The study is part of a larger effort in Belkin’s research group to develop a mathematical theory that explains how neural networks work. “Technology has outpaced theory by a huge amount,” he said. “We need to catch up.”
The team also showed that the statistical formula they used to understand how neural networks learn, known as Average Gradient Outer Product (AGOP), could be applied to improve performance and efficiency in other types of machine learning architectures that do not include neural networks.
“If we understand the underlying mechanisms that drive neural networks, we should be able to build machine learning models that are simpler, more efficient, and more interpretable,” Belkin said. “We hope this will help democratize AI.”
The machine learning systems that Belkin envisions would need less computational power, and therefore less power from the grid, to function. These systems also would be less complex and so easier to understand.
Illustrating the new findings with an example
(Artificial) neural networks are computational tools to learn relationships between data characteristics (i.e. identifying specific objects or faces in an image). One example of a task is determining whether in a new image, a person is wearing glasses or not. Machine learning approaches this problem by providing the neural network many example (training) images labeled as images of “a person wearing glasses” or ”a person not wearing glasses.” The neural network learns the relationship between images and their labels, and extracts data patterns, or features, that it needs to focus on to make a determination. One of the reasons AI systems are considered a black box is because it is often difficult to describe mathematically what criteria the systems are actually using to make their predictions, including potential biases. The new work provides a simple mathematical explanation for how the systems are learning these features.
Features are relevant patterns in the data. In the example above, there are a wide range of features that the neural networks learns, and then uses, to determine if in fact a person in a photograph is wearing glasses or not.

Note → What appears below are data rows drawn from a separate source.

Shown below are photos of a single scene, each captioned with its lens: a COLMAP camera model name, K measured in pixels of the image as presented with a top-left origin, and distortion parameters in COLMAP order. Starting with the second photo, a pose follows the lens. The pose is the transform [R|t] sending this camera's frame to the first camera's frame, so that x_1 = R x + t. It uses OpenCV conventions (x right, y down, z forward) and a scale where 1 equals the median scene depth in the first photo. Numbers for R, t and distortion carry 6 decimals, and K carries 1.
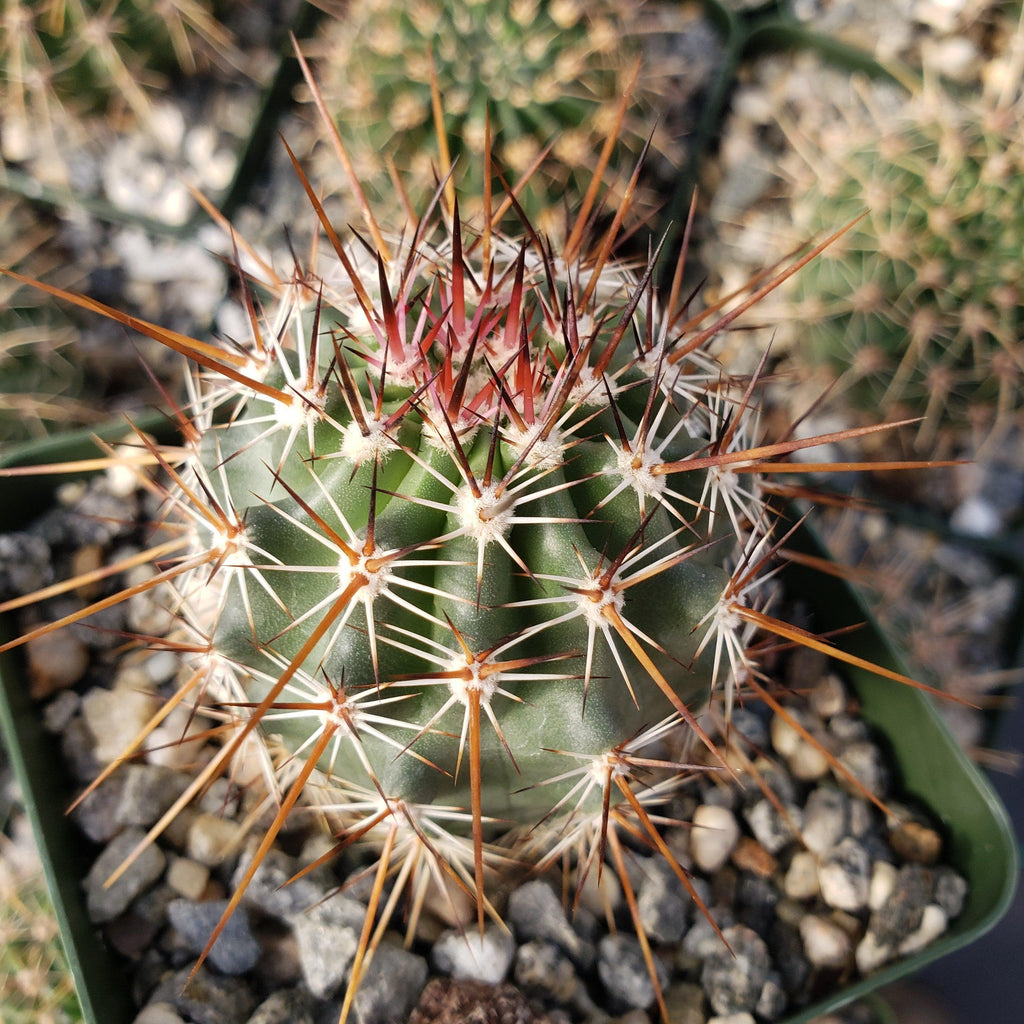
lens RADIAL K [[1179.9, 0, 515.2], [0, 1179.9, 433.3], [0, 0, 1]] dist [0.084281, -0.449164]
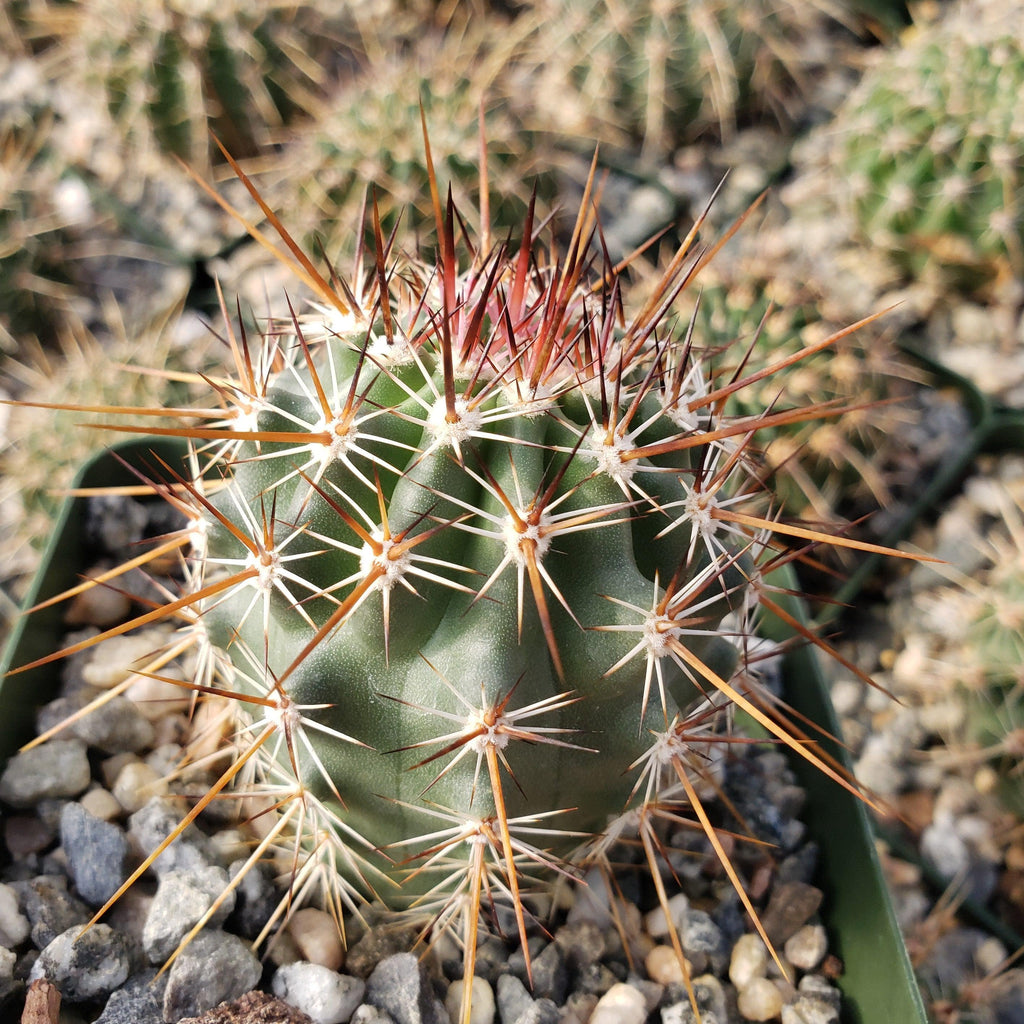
lens RADIAL K [[1216.2, 0, 492.7], [0, 1216.2, 439.3], [0, 0, 1]] dist [-0.059685, -0.007886]
pose [[0.910373, 0.292045, -0.293140, 0.228179], [-0.375541, 0.880610, -0.288954, 0.263574], [0.173755, 0.373142, 0.911359, 0.007967]]
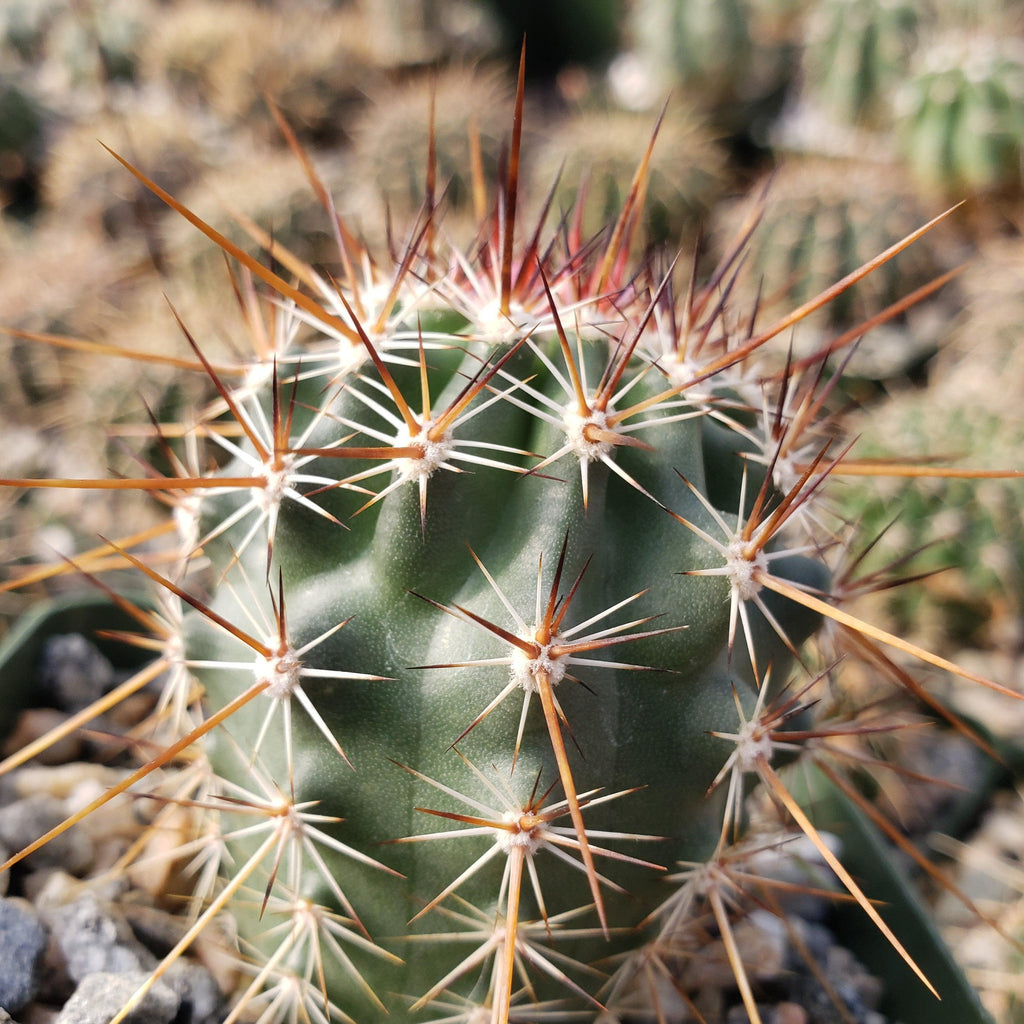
lens RADIAL K [[1200.2, 0, 525.1], [0, 1200.2, 542.0], [0, 0, 1]] dist [-0.072007, -0.021390]
pose [[0.919536, 0.214319, -0.329426, 0.233786], [-0.377189, 0.716683, -0.586596, 0.512425], [0.110375, 0.663652, 0.739854, 0.280399]]
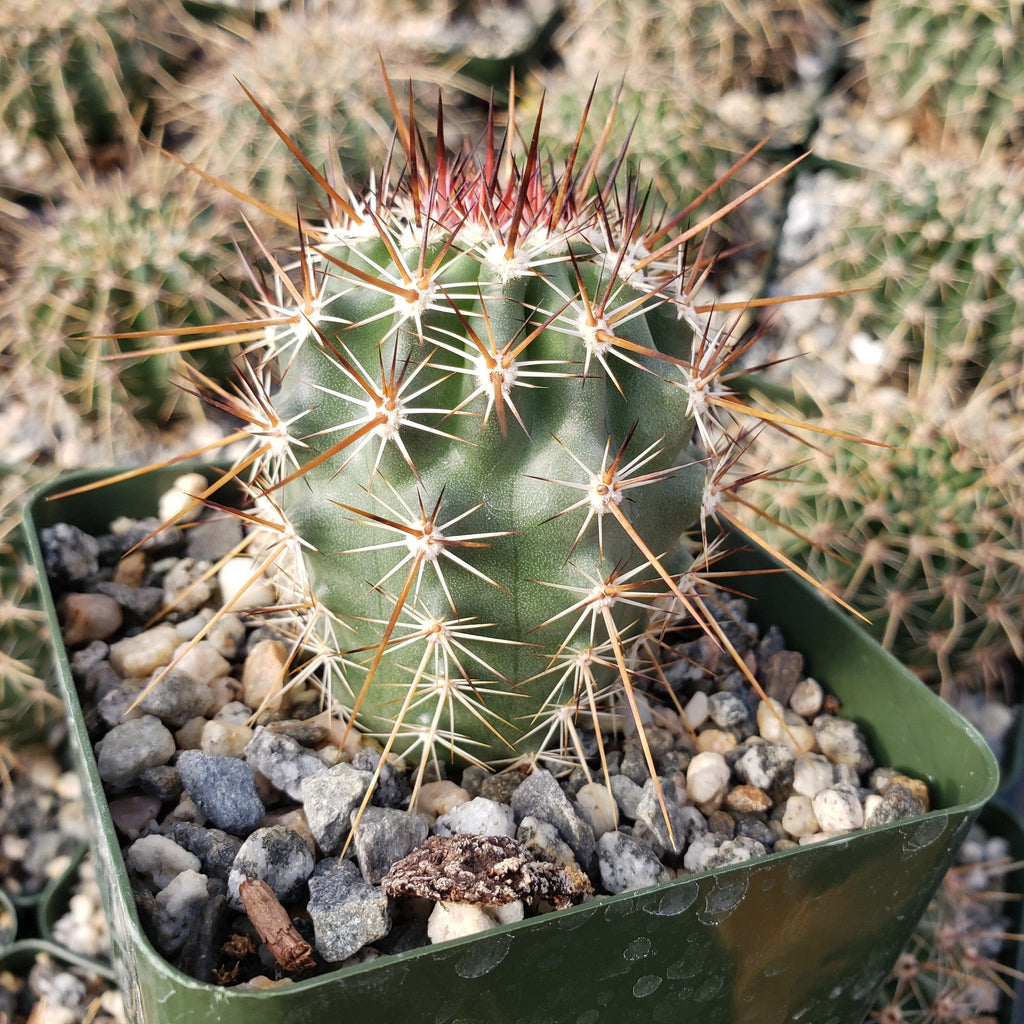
lens RADIAL K [[1179.9, 0, 515.2], [0, 1179.9, 433.3], [0, 0, 1]] dist [0.084281, -0.449164]
pose [[0.999573, 0.026358, 0.012578, -0.020855], [-0.017143, 0.878213, -0.477962, 0.593519], [-0.023644, 0.477543, 0.878290, -0.046572]]
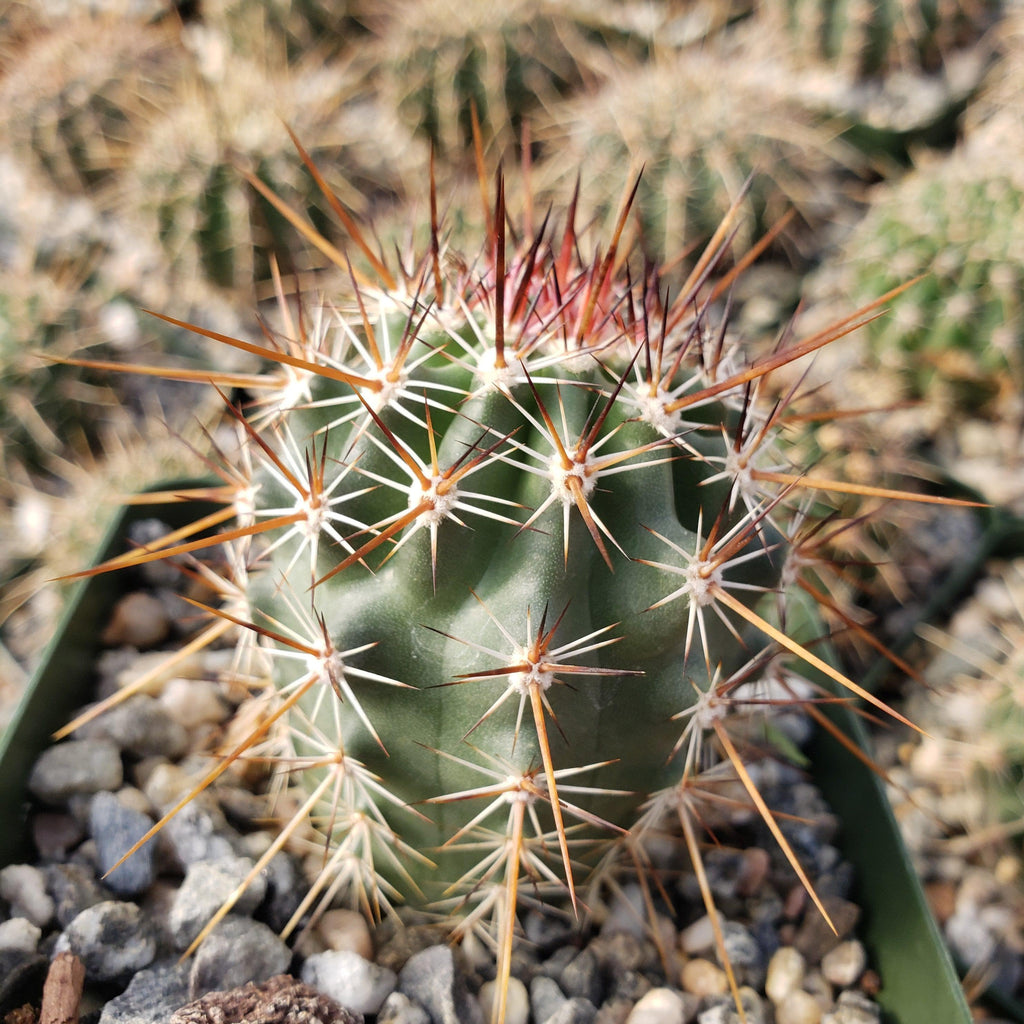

One feature it would need to pay attention to for this task is the upper part of the face. Other features could be the eye or the nose area where glasses often rest. The network selectively pays attention to the features that it learns are relevant and then discards the other parts of the image, such as the lower part of the face, the hair, and so on.
Feature learning is the ability to recognize relevant patterns in data and then use those patterns to make predictions. In the glasses example, the network learns to pay attention to the upper part of the face. In the new Science paper, the researchers identified a statistical formula that describes how the neural networks are learning features.
Alternative neural network architectures: The researchers went on to show that inserting this formula into computing systems that do not rely on neural networks allowed these systems to learn faster and more efficiently.
“How do I ignore what’s not necessary? Humans are good at this,” said Belkin. “Machines are doing the same thing. Large Language Models, for example, are implementing this ‘selective paying attention’ and we haven’t known how they do it. In our Science paper, we present a mechanism explaining at least some of how the neural nets are ‘selectively paying attention.’”
Reference: “Mechanism for feature learning in neural networks and backpropagation-free machine learning models” by Adityanarayanan Radhakrishnan, Daniel Beaglehole, Parthe Pandit and Mikhail Belkin, 7 March 2024, Science.
DOI: 10.1126/science.adi5639
Study funders included the National Science Foundation and the Simons Foundation for the Collaboration on the Theoretical Foundations of Deep Learning. Belkin is part of NSF-funded and UC San Diego-led The Institute for Learning-enabled Optimization at Scale, or TILOS.